Reviews and occasional notes on classical music

Reviews and occasional notes on classical music

"Music, both vocall and instrumental, so good, so delectable, so rare, so admirable, so super excellent, that it did even ravish and stupifie all those strangers that never heard the like." - Thomas Coryat, after hearing 3 hours of music at the Scuola di San Rocco in Venice, 1608.

Saturday, September 8, 2018

Fine British concertos from a great team


Finzi: Cello Concerto, Eclogue, New Year Music, Grand Fantasia & Toccata

When Raphael Wallfisch called the Finzi Cello Concerto the greatest British cello concerto, it caught my interest, as I'm sure it did many others'. Beating out the Elgar Concerto would be like coming ahead of Leonardo, or Michael Jordan, or Greta Garbo. As I said in my review of his recording, Wallfisch makes a good argument, but I was "still inclined to consider his claim just a trifle hyperbolic." In the two years since then I haven't heard anything to change my mind, though I imagine I've listened to the Elgar Concerto at least three or four times as often as the Finzi (including Wallfisch himself beautifully playing the Elgar live right in my home town, with the Victoria Symphony). This is, of course, a silly discussion, but no less fun for being silly. The Finzi Concerto is a very fine work, and together with the Moeran, Bliss, Bax and Elgar concertos, the British Cello Team is clearly the best national side, and perhaps even a match for Michael Jordan and the 1995-96 Chicago Bulls.

But seriously, it's always great to see an undervalued work gain some traction, and this fine new performance by Paul Watkins and the BBC Symphony under Sir Andrew Davis makes it clear what all this fuss is about. This is rather different from Wallfisch's version, with the Royal Liverpool Philharmonic, under Vernon Handley. It's very dramatic, and in the outer movements more often brisk than pastoral. In the great slow movement Watkins and Davis keep things at a lower temperature to start, compared with the passionate Wallfisch/Handley version, which might just slip over into sentimentality at times. And as Wallfisch wears his heart a bit on his sleeve throughout, I don't know if he gets the full effect of the climax near the end, or of the terribly sad coda. This new recording seems just perfectly judged, and even more convincing in the end.

The fine Canadian pianist Louis Lortie has his turn to shine in two works. Eclogue, for piano and orchestra, is a perfect example of English pastoral music at its best; rhapsodic and stirring, with those great Gainsborough clouds and green fields rolling down into the mist, and short enough at under ten minutes to partake of the special English genius for the miniature.  Every note by Lortie is perfectly placed; this is as English as music can be. There's much more happening in the Grand Fantasia and Toccata, including some virtuoso passages, handled with aplomb by Lortie, but it never coheres into anything close to the quality of the two works we've discussed so far.

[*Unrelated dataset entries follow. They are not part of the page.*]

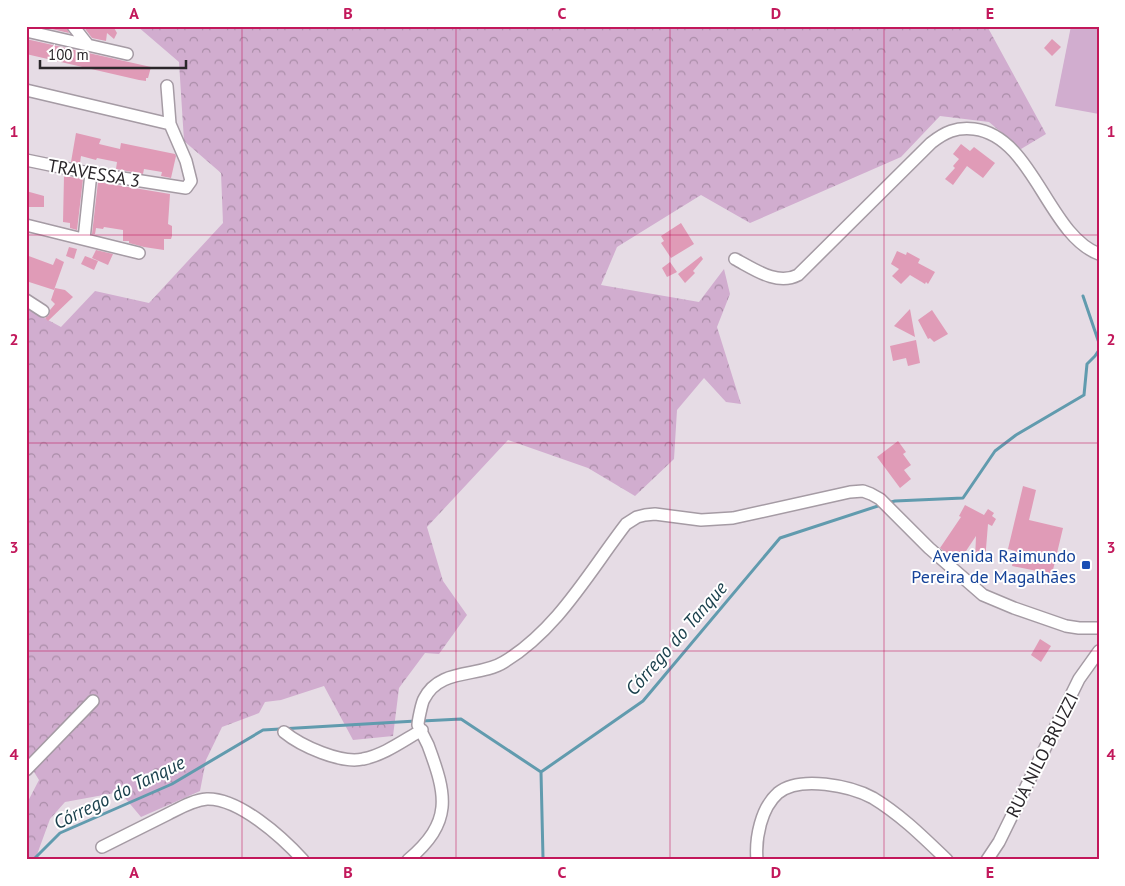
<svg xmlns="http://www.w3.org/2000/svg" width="1125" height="886" font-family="'PT Sans',sans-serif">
  <defs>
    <pattern id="forest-crowns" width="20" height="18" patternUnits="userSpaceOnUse" patternTransform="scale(1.25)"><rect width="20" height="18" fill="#d1adcf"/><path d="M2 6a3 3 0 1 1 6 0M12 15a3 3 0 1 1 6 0" fill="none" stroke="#aa8da8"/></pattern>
  </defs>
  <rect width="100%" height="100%" fill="#e6dce5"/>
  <path fill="#d1adcf" d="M 1071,26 L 1099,26 L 1099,114 L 1055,106 Z"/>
  <path fill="url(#forest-crowns)" d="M 137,26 L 987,26 L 1046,134 L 1021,149 L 989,122 L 940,116 L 901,157 L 750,223 L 701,195 L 617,247 L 601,285 L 699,302 L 724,269 L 730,294 L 717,327 L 741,404 L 726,402 L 704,378 L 677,410 L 674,459 L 635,496 L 588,468 L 508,440 L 427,527 L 443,581 L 467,615 L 439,654 L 425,653 L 399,688 L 393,736 L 353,740 L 324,686 L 281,700 L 265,702 L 259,713 L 222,727 L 206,760 L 200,791 L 141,817 L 120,792 L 65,802 L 50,819 L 35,860 L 26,860 L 26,805 L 39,780 L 26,759 L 26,308 L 61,327 L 95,291 L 149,303 L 223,223 L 221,173 L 184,141 L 179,62 Z"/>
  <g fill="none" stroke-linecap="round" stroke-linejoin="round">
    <path stroke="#619bae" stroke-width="3" d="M 1083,296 L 1099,343
      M 887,503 L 895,501 L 963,498 L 995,451 L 1016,435 L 1084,395 L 1087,364 L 1095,356 L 1099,350
      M 422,721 L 461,719 L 541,772 L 643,701 L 780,538 L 881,505
      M 33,860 L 60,833 L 172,784 L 263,730 L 416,721
      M 541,860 L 543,858 L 541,772"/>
  </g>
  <path fill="#e09bb7" d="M 39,26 L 66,26 L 69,33 Z
    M 83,26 L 113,26 L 117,33 L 114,39 L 107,33 L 106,41 L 92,38 Z
    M 26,39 L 151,67 L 148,78 L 146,78 L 146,81 L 139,80 L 26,54 Z
    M 1052,39 L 1061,47 L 1052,56 L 1044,48 Z
    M 76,133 L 101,139 L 99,144 L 120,149 L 121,143 L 175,154 L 176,156 L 171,178 L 161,176 L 162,172 L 144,169 L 143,174 L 116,169 L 117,162 L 97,158 L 96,160 L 81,156 L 80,163 L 71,162 Z
    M 961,144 L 970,151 L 974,147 L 995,163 L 983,178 L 967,166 L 953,185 L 945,179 L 955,168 L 953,166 L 959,159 L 953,154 Z
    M 64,176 L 83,179 L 77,230 L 70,228 L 70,223 L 63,222 Z
    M 98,182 L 170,194 L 168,224 L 172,226 L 172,236 L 171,239 L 164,239 L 164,250 L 144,247 L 129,243 L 129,241 L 123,241 L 123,230 L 104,227 L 103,229 L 96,228 L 95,234 L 92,234 Z
    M 26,191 L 44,196 L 44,207 L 26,207 Z
    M 681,223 L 694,244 L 671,258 L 661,243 L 664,241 L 661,236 Z
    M 69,247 L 77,249 L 74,259 L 66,256 Z
    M 96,250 L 113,254 L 108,265 L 92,258 Z
    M 897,251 L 906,255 L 907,252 L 920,259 L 918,263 L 935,272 L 928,284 L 926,282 L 925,284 L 910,275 L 901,284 L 892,276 L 899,269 L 891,264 Z
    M 26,255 L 53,265 L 56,258 L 64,262 L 54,290 L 26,281 Z
    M 85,256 L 98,261 L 94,270 L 81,264 Z
    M 701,256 L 703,259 L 693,271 L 695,273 L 685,283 L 678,274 Z
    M 670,262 L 677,272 L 667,277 L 662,268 Z
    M 55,288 L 65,290 L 73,297 L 48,321 L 45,318 L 49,315 L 50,310 L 55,304 L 51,300 Z
    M 910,309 L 915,337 L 894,326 Z
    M 932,310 L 948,334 L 934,342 L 930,338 L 928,339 L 918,320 Z
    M 916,340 L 920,363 L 908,366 L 906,358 L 893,361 L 890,346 Z
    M 898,441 L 906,452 L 903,454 L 911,465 L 904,470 L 911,479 L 900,488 L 877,457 Z
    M 1023,486 L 1036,490 L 1029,520 L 1063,528 L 1052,574 L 1012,566 L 1015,551 L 1008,549 Z
    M 965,505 L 984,515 L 988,509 L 994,513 L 992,516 L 996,519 L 992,526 L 988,524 L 985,561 L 975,560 L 976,536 L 960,560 L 953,559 L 940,548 L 961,517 L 959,516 Z
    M 1040,639 L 1051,646 L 1041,662 L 1031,655 Z"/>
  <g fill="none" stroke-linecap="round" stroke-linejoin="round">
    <g stroke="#a59ba4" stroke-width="14">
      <path id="minor" d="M 73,26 L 88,45
        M 26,31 L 127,54
        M 26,90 L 170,124 L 167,86
        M 26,160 L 84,172 L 186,188 L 191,181 L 186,161 L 170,124
        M 26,225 L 139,253
        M 84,239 L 91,173
        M 735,259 C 754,269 777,286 798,275 L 931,143 C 945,132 956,127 974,129 C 1033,136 1048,235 1099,254
        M 26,300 L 43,311
        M 284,732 C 301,746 341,764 363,759 C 384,755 404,740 422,730
        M 26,770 L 93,701
        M 102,847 C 124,836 146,825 168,814 C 180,808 193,800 207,799 C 239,798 282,837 303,860
        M 408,860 C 453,822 447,796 428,745 C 426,741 419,727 418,725 C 418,721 422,702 424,699 C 440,667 479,678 504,662 C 558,629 589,572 626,524 L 637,517 L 645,515 L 655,514 L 701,520 L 733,518 L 850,492 L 863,491 L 871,494 L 880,499 L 929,548 L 983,595 L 1014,608 L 1066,626 L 1079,628 L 1099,628
        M 757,860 C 755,838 761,808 778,793 C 800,775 851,786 873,798 C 901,815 923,837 947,860
        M 987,860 L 999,842 L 1079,679 L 1099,651"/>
    </g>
    <use href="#minor" stroke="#fff" stroke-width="11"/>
  </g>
  <path fill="none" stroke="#c2185b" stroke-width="1" stroke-opacity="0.55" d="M 242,26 L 242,860M 456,26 L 456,860M 670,26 L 670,860M 884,26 L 884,860M 26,235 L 1099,235M 26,443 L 1099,443M 26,651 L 1099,651"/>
  <rect fill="#1a4fb4" stroke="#fff" stroke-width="2" x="1081" y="560" width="10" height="10" rx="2.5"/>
  <g text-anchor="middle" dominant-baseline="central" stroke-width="4" stroke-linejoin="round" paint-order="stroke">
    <g font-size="18" fill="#2a262a" stroke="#fff">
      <text transform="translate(94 173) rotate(10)">TRAVESSA 3</text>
      <text transform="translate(1042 755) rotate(-63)">RUA NILO BRUZZI</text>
    </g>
    <g font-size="18" fill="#164399" stroke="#fff" text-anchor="end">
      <text x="1076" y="555">Avenida Raimundo<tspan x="1076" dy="21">Pereira de Magalhães</tspan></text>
    </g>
    <g font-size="19" font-style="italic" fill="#1b414d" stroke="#fff">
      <text transform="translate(676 638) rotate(-49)">Córrego do Tanque</text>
      <text transform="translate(119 792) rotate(-26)">Córrego do Tanque</text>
    </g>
  </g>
  <rect width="1125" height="886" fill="none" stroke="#ffffff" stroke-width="55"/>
  <path d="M40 60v8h146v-8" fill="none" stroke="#2a262a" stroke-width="2.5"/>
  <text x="48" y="60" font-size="15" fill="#2a262a" stroke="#ffffff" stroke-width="4" paint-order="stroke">100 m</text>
  <rect x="28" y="28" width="1070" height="830" fill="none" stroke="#c2185b" stroke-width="2"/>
  <g font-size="16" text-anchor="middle" font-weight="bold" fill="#c2185b">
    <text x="134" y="19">A</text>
    <text x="348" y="19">B</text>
    <text x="562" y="19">C</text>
    <text x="776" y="19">D</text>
    <text x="990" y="19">E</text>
    <text x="14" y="137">1</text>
    <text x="1111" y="137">1</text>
    <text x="14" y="345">2</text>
    <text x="1111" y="345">2</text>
    <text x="14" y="553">3</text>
    <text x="1111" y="553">3</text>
    <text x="14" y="760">4</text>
    <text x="1111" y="760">4</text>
    <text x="134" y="878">A</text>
    <text x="348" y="878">B</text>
    <text x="562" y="878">C</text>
    <text x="776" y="878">D</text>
    <text x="990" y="878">E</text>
  </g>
</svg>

I've been listening to a lot of occasional music for orchestra lately, including two recent discs of music for the Leonard Bernstein Centennial that were filled with almost nothing but. I keep hoping to hear something great that began as something minor, planning on referring to the title of a work G. K. Chesterton wrote in 1909, "Tremendous Trifles". I thought Finzi's New Year Music might be just that, because it's undoubtably another great miniature, perhaps even at the same level as the Eclogue. But it turns out that's because Finzi planned it as something special, and carefully re-crafted it over the decades after his first version in 1926. So it's "tremendous", all right, just not a "trifle". Andrew Davis and his marvellous players provide the most sensitive and lovely sound for this piece; it's a luscious treat.



This disc will be released on October 5, 2018.